Eppure, nel tempo delle lezioni al pc, ecco che un adolescente sente la mancanza del “bello della scuola”, che non è esattamente la possibilità di ascoltare un docente o di maturare nuove conoscenze e competenze disciplinari. Intendiamoci, nessuna intenzione di svilire questo aspetto, ma quel “bello” si riferisce ad altro: alla relazione quotidiana con i compagni, alla battuta impertinente in aula, alla discussione e al rimprovero talvolta inevitabile – e subìto, naturalmente, come un’ingiustizia – ai mille escamotage studiati quotidianamente da ragazzi e ragazze per “ingannare” il tempo della lezione, per vivere esperienze di complicità che si coalizzano nel microcosmo fatto di sedie, banchi, cattedra, coetanei e adulti.
Quello che sta succedendo alla nostra scuola e ai nostri ragazzi è un po’ questo: una fuga in avanti forzata – con l’attivazione di sacrosanti strumenti per i quali siamo spesso in ritardo – e insieme la possibile crescita di consapevolezza rispetto al ruolo reale del mondo scolastico.
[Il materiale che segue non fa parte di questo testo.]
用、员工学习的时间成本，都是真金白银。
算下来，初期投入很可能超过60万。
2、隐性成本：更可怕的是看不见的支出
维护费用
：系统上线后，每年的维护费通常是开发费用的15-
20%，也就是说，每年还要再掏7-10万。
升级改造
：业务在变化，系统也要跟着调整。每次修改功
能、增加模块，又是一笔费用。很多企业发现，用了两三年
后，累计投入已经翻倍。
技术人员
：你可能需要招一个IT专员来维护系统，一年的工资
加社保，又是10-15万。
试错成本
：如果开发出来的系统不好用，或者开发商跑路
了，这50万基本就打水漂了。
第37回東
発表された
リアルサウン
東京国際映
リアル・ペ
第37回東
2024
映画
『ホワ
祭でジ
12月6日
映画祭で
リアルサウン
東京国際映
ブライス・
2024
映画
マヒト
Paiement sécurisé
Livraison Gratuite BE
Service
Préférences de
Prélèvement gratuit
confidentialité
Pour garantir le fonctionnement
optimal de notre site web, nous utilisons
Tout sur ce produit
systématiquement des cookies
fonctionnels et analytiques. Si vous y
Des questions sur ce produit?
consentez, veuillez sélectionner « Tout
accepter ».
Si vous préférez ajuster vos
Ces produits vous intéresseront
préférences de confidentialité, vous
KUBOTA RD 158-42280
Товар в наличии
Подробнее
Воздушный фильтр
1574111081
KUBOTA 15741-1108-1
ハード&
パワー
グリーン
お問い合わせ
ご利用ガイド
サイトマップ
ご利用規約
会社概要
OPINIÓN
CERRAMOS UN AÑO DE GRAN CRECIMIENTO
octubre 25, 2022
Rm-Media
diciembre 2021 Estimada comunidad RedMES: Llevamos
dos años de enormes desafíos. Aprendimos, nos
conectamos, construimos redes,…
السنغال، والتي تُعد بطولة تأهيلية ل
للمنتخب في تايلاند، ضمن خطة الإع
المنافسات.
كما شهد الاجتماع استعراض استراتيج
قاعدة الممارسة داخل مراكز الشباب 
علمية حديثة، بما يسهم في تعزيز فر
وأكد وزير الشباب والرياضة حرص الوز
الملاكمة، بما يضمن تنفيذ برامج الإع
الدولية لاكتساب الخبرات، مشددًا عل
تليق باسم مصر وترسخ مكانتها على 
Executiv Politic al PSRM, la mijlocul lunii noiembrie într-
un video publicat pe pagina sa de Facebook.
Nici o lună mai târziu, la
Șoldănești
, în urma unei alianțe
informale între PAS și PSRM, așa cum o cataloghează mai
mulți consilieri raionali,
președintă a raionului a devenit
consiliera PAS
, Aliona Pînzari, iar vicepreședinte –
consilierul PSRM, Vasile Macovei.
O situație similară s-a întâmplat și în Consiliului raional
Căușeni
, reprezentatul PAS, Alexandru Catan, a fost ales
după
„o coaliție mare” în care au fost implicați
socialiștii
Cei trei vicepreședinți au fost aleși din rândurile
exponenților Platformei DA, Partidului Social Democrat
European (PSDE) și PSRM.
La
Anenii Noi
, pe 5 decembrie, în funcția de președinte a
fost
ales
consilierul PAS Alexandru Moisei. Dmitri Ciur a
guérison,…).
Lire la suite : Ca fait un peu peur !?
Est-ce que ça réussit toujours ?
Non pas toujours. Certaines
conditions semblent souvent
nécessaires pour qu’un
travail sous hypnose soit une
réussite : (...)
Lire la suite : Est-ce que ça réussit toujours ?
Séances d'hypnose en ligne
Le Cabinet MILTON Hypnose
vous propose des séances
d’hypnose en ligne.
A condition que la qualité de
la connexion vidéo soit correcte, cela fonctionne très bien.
Serve studiare, occorre incrementare bagagli di conoscenze e abilità, conquistare competenze di base e specifiche, garantire la “trasmissione” della cultura: mettiamola così. Nello stesso tempo è evidente che questi obiettivi non solo non sono gli unici, ma forse per essere pienamente raggiunti devono comprendere un mix di condizioni che deve realizzarsi ogni volta.
Qualcuno ha osservato che la scuola a distanza c’è da sempre, da ben prima dei computer e dei collegamenti Skype. I libri, in fondo, è stato detto, sono una cosa del genere: si legge, si studia, si impara anche a casa, da sé. Ma il valore aggiunto delle relazioni, dello scambio, del confronto, della litigata o della risata condivisa è ben altro. Il digitale è comunque un passo avanti. Non abolisce le relazioni, le trasforma. Tuttavia torna come un monito la frase di quell’adolescente un po’ spocchioso come lo sono quasi tutti a quell’età: manca il “bello” della scuola. “Manca il fare casino”, ha precisato, usando un termine non proprio british. Però efficace. E probabilmente ben chiaro anche ai docenti: quel “casino” che è anche – quando non eccede, naturalmente, ed è ben guidato dai professionisti della scuola, gli insegnanti – coltura di creatività, scintilla di movimento per l’apprendimento di ciascun allievo, punto di partenza di un cammino complesso di crescita accompagnato sovente da allegria e gioia per tutti i protagonisti. Ecco il “bello” della scuola.